Cells were examined by fluorescence microscopy using an Olympus IX-81 microscope, equipped with a CoolSNAP HQ camera (Roper Scientific) and imaged through an Olympus oil-immersion objective 100x PLANAPO NA1.4. Images were recorded and deconvolved using Metamorph software (Universal Imaging). All images were processed for presentation using Adobe Photoshop 9.0.2.

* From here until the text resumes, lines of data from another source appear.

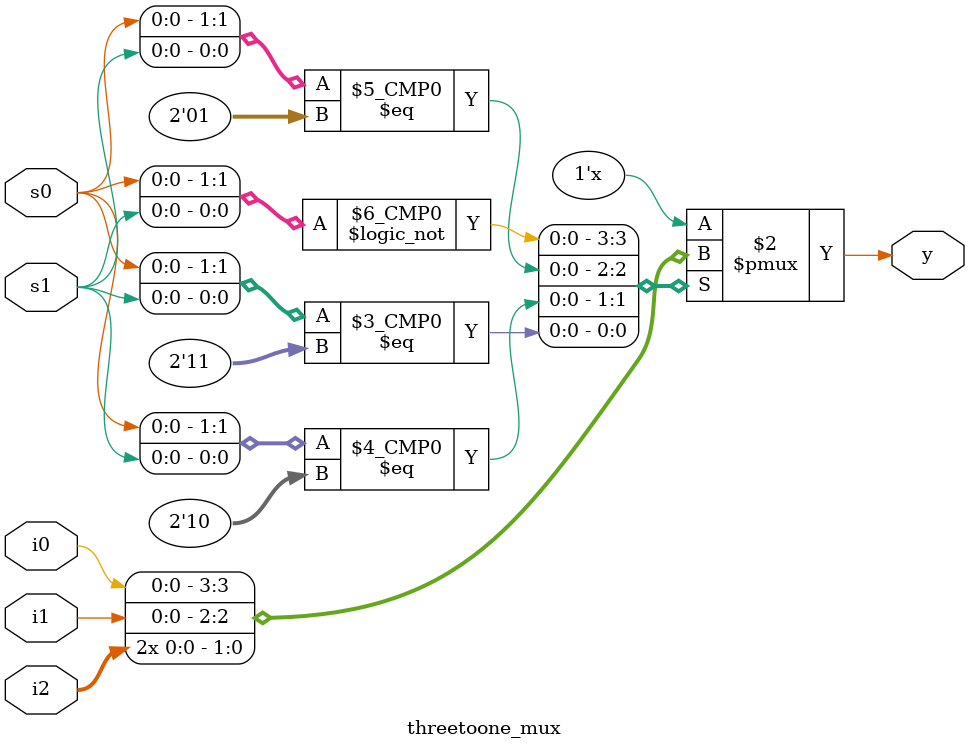
<source format=v>
module threetoone_mux(i0,i1,i2,s0,s1,y);
input i0,i1,i2;
input s0,s1;
output reg y;
always@(*)
		begin
	case({s0,s1})
		2'b00: y=i0;
		2'b01: y=i1;
		2'b10: y=i2;
		2'b11: y=i2;
		default: y=1'b0;
	endcase

end
endmodule

</source>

MCF-7 cells were grown and treated as described above. For immune-electron microscopy cells were fixed with 4% paraformaldehyde in Na cacodylate buffer (pH 7.4), dehydrated in a graded series of ethanol and embedded in acrylic resin (LRWhite). 80 nm ultrathin sections were mounted on Nickel grids, incubated with 2% BSA/PBS and incubated overnight at 4°C with a mixture of primary antibodies (anti -20S proteasome antibody at final concentration 2 μg/ml and anti-ERα antibody (dilution 1/500)) in 2% BSA/PBS, washed 5 times for 5 mins in 1% BSA/PBS and then labeled for 1 h with 6 nm goat anti-mouse and 10 nm goat anti-rabbit gold conjugated particles in 1% BSA/PBS. Grids were finally washed 4 times for 5 mins in 1% BSA/PBS, incubated for 15 mins in 1% glutaraldehyde/PBS, washed 2 times for 5 mins in PBS, 3 times in distilled water and dried at room temperature. The samples were visualized using 120 kV Jeol electron microscope at 80 kV and images were captured using a digital camera AMT.